Beer bubbles rising to the surface

Turbulent wake behind a moving sphere. We will model the gas bubbles rising to the top of beer as a sphere moving through a liquid

The net accelerating force of a bubble of air/gas in a liquid is the buoyancy force, i.e. the difference in density between the liquid and the gas. This buoyancy force $F_B$ force is given by

$F_B = \frac{\pi}{6} d^3 \left( \rho_l-\rho_g \right)g$

where $d$ is the diameter of the spherical gas bubble, $\rho_g$ is the density of the gas, $\rho_l$ is the density of the liquid and $g$ is the gravitational acceleration $9.81 m/s^2$. The buoyancy force essentially expresses the force required to displace a sphere volume $\frac{\pi}{6} d^3$ given a certain difference in density between the gas and liquid.

At terminal velocity the buoyancy force is balanced by the total drag acting on the gas bubble. Using the equation for the drag coefficient above we know that the total drag $D$ is

$D = 1/2 C_D \rho_l U_T^2 \left( \frac{\pi}{4} d^2\right)$

where $U_T$ is the terminal velocity and we have replaced $A$ with the frontal area of the gas bubble $\frac{\pi}{4} d^2$, i.e. the area of a circle. Thus, equating $D$ and $F_B$

$\frac{\pi}{6} d^3 \left( \rho_l-\rho_g \right)g = 1/2 C_D \rho_l U_T^2 \left( \frac{\pi}{4} d^2\right)$

and re-arranging for terminal velocity gives us

$U_T^2 = \frac{4d\left(\rho_l-\rho_g\right)g}{3C_D\rho_l}$

At this point we can calculate the terminal velocity of a spherical gas bubble driven by buoyancy forces for a certain drag coefficient. The problem now is that the drag coefficient of a sphere is not constant; it changes with the flow velocity. Fortunately, the drag coefficient of a sphere plateaus at around 0.5 for Reynolds numbers $10^3-10^5$ (see digram below) and it is reasonable to assume that the flow considered here falls within this range. Some good old engineering judgement at work!

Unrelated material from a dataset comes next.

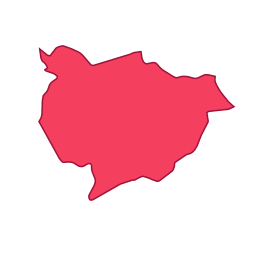 the border of Kairouan, rotated 280°
{"feature_id": "TUN-118", "entity_name": "Kairouan", "entity_type": "Governorate", "adm_level": 1, "iso_a3": "TUN", "parent_name": "Tunisia", "parent_adm1": "", "projection": "robinson", "projection_center": [9.864, 35.574], "detail": "fine", "context": "isolated", "style": "filled", "palette": "rose", "viewbox_px": 256, "rotation_deg": 280, "n_neighbors": 0, "source": "natural_earth", "source_scale": "10m", "svg_char_len": 2171}
<svg xmlns="http://www.w3.org/2000/svg" viewBox="0 0 256 256"><g transform="rotate(280 128 128)"><path d="M190.5,27.3L185.6,36.1L185.6,38.8L193.9,43.1L194.7,43.9L195.6,45.1L196.9,47.6L197.4,48.9L197.6,50.1L196.2,58.4L194.5,65.0L193.5,67.8L193.2,68.4L191.6,70.9L184.5,79.6L183.7,81.0L183.5,81.7L183.5,82.4L183.9,83.7L201.0,117.3L202.5,119.4L203.6,121.6L205.5,127.5L198.9,129.7L196.0,131.6L195.0,132.9L194.6,133.8L194.4,134.7L194.5,135.4L196.8,141.3L196.9,142.7L196.8,144.0L196.1,145.3L193.0,149.1L191.3,151.8L186.7,163.1L186.1,165.2L185.8,166.6L186.0,167.3L186.5,168.6L187.7,171.1L188.2,172.3L188.5,173.6L188.9,176.6L188.9,178.4L188.5,183.3L188.5,185.0L188.5,185.4L188.6,186.0L189.0,187.2L189.7,188.5L193.3,193.6L193.9,194.9L194.1,195.6L194.3,198.0L194.0,204.9L190.3,205.2L188.4,206.0L185.2,208.0L179.3,213.2L171.5,222.1L168.6,226.5L167.4,228.7L164.6,224.8L163.8,223.3L158.5,205.0L157.6,203.6L156.7,203.0L149.2,205.6L148.6,205.8L147.8,205.7L147.1,205.6L133.7,201.4L122.6,199.2L118.4,197.6L117.0,196.8L115.8,196.0L114.4,194.5L113.8,193.9L113.5,193.3L112.2,190.7L111.8,190.0L102.5,180.5L101.6,180.1L100.7,180.0L100.0,180.2L98.6,180.3L97.0,180.2L94.3,179.6L93.3,179.0L82.0,168.6L81.3,167.8L80.9,167.0L80.7,166.4L80.6,165.9L80.6,165.3L81.6,159.9L82.2,157.7L83.0,152.1L83.0,151.5L83.0,150.9L81.8,148.6L77.8,143.4L77.5,141.8L77.4,141.2L71.4,130.1L51.3,105.9L51.0,105.3L50.7,104.6L50.5,103.9L50.8,103.1L51.4,102.3L53.0,101.5L54.1,101.3L55.1,101.3L65.6,104.7L67.4,105.0L69.0,105.1L70.6,104.9L72.2,104.4L78.5,100.5L81.3,99.3L85.1,98.5L85.7,98.1L86.2,97.4L86.2,95.8L85.9,94.8L85.4,94.1L84.5,93.1L83.3,91.7L82.4,90.3L82.2,89.8L82.0,89.3L81.9,88.7L81.8,87.5L82.0,86.0L84.2,80.4L84.3,79.7L84.5,78.2L84.4,76.6L84.2,75.1L83.1,70.9L83.1,70.2L83.1,69.4L84.2,67.8L86.2,65.6L118.9,39.2L122.1,40.4L123.5,40.7L126.5,40.9L139.8,39.0L145.1,38.9L149.8,41.7L151.2,42.3L157.1,43.3L157.9,43.7L159.2,44.4L160.3,45.3L164.3,49.2L165.0,49.6L165.9,49.5L166.9,49.0L168.0,47.1L168.5,45.9L168.8,44.8L169.8,38.5L170.2,36.8L170.6,36.2L171.0,36.0L171.6,36.6L172.7,37.9L173.6,38.0L174.7,37.5L176.9,35.4L177.8,34.2L179.1,31.9L181.6,30.2L190.5,27.3Z" fill="#f43f5e" stroke="#9f1239" stroke-width="1.5"/></g></svg>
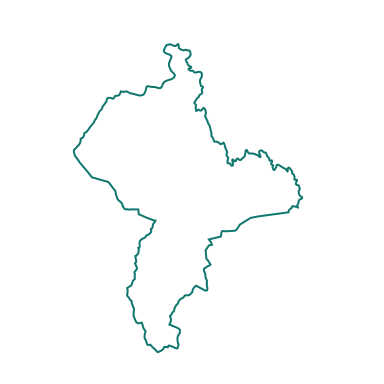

Drag coefficient as a function of Reynolds number. The curve flattens out between 10^3 and 10^5.

Hence, for our simplified calculation we will assume a drag coefficient of 0.5, a gas bubble 3 mm in diameter, density of the gas equal to $1.2 kg/m^3$ and density of the fluid equal to $989 kg/m^3$ (5% volume beer).

Therefore, the terminal velocity of gas bubbles rising in a beer are somewhere in the range of

$U_T^2 = \frac{4 \times 0.003 \times \left(989-1.2\right) \times 9.81}{3 \times 0.5 \times 989} = 0.0790 \ m^s/s^2$

and taking the square root

$U_T = 0.281 \ m/s = 28.1 \ cm/s \left( 11 \ inches/s \right)$

Given that the viscosity of the fluid is around $\mu = 0.001 Ns/m^2$ we can now check that we are in the right Reynolds number range:

$R = \frac{\rho_l U_T d}{\mu} = \frac{989 \times 0.281 \times 0.003}{0.001} = 833$

which is right at the bottom of R = $10^3-10^5$!

So there you have it: Beer bubbles rise at around a foot per second.

Perhaps the next time you gaze pensively into a glass of beer after a hard day’s work, this little fun-fact will give you something else to think (or smile) about.

Acknowledgements

This post is based on a fun little problem that Prof. Gary Lock set his undergraduate students at the University of Bath. Prof. Lock was probably the most entertaining and effective lecturer I had during my undergraduate studies and has influenced my own lecturing style. If I can only pass on a fraction of the passion for engineering and teaching that Prof. Lock instilled in me, I consider my job well done.